Exercise text:
# Well, I said I was done with Peppermills for awhile...



## Alan Sweet (Jul 17, 2015)

... not ...

The spalted mills sell well and the Spetraply Mill will probably go early too.

Both mills are 10". The splated mill is a version of 8" versions I have done before.

Reactions: Like 6 | EyeCandy! 4 | Way Cool 5 | +Karma 1


----------



## Jerry B (Jul 17, 2015)

they both look nice, but that spectraply is outstanding 
when I put Spectraply Pm's in the local stores, they don't last 2 weekends and they're gone, people love the look


----------



## TimR (Jul 17, 2015)

Yep, like Jerry said, both very nice and the spectraply is indeed outstanding.


----------



## barry richardson (Jul 17, 2015)

I love the wood and shape on both of em...


----------



## ironman123 (Jul 17, 2015)

Good looking mills.


----------



## manbuckwal (Jul 17, 2015)

Shagadelic !!!! Definite eye catchers !


----------



## Nature Man (Jul 18, 2015)

Double header -- both righteous in their own way. Chuck


----------



## DKMD (Jul 18, 2015)

Love the shapes!


----------



## ripjack13 (Jul 18, 2015)

Hmm...I like that spectra ply look. And as always anything spalted is very nice.

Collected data
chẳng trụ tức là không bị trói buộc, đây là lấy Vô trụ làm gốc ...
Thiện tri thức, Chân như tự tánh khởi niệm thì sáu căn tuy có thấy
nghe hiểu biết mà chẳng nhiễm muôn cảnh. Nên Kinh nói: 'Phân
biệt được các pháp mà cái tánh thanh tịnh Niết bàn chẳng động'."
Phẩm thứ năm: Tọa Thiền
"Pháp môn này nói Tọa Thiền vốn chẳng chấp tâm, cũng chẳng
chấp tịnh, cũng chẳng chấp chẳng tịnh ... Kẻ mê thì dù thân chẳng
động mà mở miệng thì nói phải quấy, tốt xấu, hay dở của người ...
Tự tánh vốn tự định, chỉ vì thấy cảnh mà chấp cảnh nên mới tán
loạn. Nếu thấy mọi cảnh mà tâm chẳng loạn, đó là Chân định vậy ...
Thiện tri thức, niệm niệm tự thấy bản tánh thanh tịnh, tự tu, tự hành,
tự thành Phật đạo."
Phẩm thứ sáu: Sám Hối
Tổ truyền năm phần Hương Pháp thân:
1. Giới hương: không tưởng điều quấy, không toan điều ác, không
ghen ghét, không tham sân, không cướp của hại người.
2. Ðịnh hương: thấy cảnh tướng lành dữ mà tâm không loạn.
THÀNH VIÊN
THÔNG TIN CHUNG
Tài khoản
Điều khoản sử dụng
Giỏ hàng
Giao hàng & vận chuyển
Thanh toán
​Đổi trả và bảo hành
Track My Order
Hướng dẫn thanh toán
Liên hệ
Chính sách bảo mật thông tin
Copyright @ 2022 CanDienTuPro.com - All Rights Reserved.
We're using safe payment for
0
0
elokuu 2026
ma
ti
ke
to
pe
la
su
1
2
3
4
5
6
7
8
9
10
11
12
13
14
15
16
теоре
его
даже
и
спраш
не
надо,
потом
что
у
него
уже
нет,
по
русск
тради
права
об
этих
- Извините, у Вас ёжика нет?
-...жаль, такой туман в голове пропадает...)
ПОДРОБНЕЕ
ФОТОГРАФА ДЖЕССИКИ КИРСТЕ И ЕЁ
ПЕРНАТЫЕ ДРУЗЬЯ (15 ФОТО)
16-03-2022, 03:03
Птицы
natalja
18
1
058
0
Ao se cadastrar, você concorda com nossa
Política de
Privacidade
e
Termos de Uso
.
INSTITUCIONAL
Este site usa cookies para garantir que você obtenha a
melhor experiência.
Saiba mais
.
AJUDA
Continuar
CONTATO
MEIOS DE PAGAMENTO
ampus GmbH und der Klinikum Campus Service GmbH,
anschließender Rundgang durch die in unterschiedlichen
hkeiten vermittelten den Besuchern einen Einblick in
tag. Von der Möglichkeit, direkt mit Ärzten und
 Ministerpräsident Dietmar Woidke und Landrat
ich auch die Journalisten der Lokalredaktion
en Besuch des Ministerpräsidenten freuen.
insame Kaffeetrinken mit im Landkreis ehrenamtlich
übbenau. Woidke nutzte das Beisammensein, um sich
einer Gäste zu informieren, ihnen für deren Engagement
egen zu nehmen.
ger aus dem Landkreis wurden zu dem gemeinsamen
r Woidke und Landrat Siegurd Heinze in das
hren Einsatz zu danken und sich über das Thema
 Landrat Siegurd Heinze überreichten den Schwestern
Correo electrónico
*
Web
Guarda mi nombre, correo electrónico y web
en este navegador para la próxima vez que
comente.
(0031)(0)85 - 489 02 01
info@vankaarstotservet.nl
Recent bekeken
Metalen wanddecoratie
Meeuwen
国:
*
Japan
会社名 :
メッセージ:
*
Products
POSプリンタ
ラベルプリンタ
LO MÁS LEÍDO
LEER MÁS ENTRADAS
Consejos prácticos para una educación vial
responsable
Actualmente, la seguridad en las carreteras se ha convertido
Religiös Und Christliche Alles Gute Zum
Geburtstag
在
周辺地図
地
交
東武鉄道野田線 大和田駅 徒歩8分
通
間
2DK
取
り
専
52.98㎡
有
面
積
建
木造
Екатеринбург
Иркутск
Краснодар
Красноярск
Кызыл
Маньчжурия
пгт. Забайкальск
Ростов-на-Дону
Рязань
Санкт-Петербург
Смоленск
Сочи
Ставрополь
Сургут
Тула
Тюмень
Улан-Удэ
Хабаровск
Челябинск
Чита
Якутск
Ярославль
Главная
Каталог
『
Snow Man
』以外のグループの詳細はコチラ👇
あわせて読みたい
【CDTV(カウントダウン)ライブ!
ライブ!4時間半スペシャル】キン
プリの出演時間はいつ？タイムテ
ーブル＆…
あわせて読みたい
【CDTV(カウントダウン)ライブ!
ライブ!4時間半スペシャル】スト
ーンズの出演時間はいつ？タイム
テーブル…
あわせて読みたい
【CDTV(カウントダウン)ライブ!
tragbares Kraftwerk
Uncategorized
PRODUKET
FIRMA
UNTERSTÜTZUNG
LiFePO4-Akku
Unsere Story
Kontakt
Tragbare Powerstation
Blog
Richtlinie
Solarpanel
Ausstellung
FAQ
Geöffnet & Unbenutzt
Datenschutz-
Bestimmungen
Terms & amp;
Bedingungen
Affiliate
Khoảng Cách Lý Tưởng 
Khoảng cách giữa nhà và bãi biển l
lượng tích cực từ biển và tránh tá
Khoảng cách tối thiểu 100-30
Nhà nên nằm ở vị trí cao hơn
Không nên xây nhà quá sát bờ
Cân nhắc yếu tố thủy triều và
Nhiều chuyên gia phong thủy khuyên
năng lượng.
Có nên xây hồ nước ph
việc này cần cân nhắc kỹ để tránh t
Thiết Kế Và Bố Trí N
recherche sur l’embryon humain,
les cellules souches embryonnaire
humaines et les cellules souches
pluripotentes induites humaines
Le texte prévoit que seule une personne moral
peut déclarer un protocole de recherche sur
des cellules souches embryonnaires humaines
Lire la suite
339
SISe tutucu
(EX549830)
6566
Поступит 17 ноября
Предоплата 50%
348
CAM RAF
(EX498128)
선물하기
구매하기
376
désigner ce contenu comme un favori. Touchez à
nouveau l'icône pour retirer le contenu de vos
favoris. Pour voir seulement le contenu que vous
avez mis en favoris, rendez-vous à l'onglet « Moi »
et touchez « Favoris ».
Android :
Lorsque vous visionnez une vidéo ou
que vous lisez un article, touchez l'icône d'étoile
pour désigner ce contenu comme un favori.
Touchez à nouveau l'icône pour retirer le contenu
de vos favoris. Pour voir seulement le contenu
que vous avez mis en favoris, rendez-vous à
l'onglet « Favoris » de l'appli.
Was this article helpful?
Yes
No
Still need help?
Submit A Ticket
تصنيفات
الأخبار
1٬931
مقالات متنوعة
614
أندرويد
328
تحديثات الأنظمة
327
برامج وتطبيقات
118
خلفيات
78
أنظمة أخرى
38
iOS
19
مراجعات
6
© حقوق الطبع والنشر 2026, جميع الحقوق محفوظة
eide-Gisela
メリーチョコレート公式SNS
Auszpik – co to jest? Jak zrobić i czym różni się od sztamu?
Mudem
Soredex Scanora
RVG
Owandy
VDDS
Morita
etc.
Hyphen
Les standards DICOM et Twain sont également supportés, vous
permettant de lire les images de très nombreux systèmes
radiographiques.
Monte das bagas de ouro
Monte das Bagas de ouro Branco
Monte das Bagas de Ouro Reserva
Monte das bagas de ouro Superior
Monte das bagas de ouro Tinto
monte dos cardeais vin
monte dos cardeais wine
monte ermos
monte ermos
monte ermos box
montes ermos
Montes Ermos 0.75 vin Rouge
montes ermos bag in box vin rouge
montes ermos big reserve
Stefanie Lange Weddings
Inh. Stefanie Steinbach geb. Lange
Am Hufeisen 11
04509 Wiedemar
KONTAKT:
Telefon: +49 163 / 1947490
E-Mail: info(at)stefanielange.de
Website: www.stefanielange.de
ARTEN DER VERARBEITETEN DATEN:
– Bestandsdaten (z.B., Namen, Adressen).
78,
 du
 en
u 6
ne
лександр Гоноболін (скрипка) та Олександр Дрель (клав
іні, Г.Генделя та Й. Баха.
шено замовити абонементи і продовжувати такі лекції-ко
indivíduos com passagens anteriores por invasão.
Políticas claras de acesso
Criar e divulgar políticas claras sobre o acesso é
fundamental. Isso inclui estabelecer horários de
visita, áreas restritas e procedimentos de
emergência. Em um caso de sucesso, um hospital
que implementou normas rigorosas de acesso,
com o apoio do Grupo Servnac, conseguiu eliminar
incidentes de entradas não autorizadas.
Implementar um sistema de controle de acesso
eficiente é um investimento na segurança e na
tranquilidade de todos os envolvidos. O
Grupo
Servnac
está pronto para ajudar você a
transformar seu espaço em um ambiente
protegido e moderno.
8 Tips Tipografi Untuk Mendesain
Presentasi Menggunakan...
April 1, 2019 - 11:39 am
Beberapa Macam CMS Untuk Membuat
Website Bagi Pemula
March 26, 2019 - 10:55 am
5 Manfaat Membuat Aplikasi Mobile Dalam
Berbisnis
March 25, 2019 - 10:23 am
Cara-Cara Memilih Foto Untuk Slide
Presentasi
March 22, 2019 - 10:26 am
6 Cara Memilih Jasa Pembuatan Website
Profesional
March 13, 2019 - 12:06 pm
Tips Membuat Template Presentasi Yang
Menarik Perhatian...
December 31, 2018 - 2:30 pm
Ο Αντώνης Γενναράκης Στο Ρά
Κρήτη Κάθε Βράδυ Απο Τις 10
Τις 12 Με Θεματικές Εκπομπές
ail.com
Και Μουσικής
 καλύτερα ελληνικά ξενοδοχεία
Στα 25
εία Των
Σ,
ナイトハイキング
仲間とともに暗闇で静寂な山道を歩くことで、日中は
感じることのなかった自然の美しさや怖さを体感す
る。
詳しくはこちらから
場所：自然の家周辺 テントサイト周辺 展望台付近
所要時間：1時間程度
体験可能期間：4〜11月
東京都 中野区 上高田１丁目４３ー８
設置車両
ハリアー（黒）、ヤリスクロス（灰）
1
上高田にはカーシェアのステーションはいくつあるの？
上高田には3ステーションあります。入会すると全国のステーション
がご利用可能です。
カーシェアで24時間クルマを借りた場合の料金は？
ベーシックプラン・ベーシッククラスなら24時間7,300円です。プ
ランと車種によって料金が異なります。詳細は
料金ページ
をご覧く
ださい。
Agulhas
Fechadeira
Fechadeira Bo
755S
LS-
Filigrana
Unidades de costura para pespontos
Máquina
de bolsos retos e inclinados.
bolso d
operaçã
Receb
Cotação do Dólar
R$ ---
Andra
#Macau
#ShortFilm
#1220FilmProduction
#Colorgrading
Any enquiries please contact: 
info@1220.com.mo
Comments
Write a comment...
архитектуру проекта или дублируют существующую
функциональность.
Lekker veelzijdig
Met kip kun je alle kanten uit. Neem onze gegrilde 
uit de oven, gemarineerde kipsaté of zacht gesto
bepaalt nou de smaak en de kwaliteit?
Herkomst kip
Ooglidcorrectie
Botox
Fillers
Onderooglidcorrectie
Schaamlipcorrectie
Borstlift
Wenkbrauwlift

Activities:
[a] Answer these questions using the peppermill thread:
(i) How big are both of Alan Sweet's mills?
(ii) According to Jerry B, how long do Spectraply peppermills last in the local stores?
(iii) What does ripjack13 say is always very nice?
[b] Print the part of the peppermill thread between "## Alan Sweet" and "have done before.", inclusive.
[c] Pick up the peppermill thread after its last post and keep it going.

Written answers:
[a]
(i) Both mills are 10".
(ii) They don't last 2 weekends.
(iii) Anything spalted.

[b]
## Alan Sweet (Jul 17, 2015)

... not ...

The spalted mills sell well and the Spetraply Mill will probably go early too.

Both mills are 10". The splated mill is a version of 8" versions I have done before.

[c]
Great job...


----------



## Graybeard (Jul 19, 2015)

Excellent mills. Mind sharing where you get your spectra ply blanks?
Graybeard


----------



## Alan Sweet (Jul 20, 2015)

That was my last one,...

However, I saw some at Woodcraft for $25, 11.5 inches ...which I think is a bit overpriced. They are suppose to be coming available again this month or next.


----------



## The PenSmith (Jul 26, 2015)

Those are some sweet looking pepper mills, nice job indeed!!


----------



## NYWoodturner (Jul 26, 2015)

Fantastic mills Alan. I'm not a fan of Spectrally but DAMN you can't argue with results! That second one is outstanding. I love the way the grey and the blue in combination with the shape looks like an eye.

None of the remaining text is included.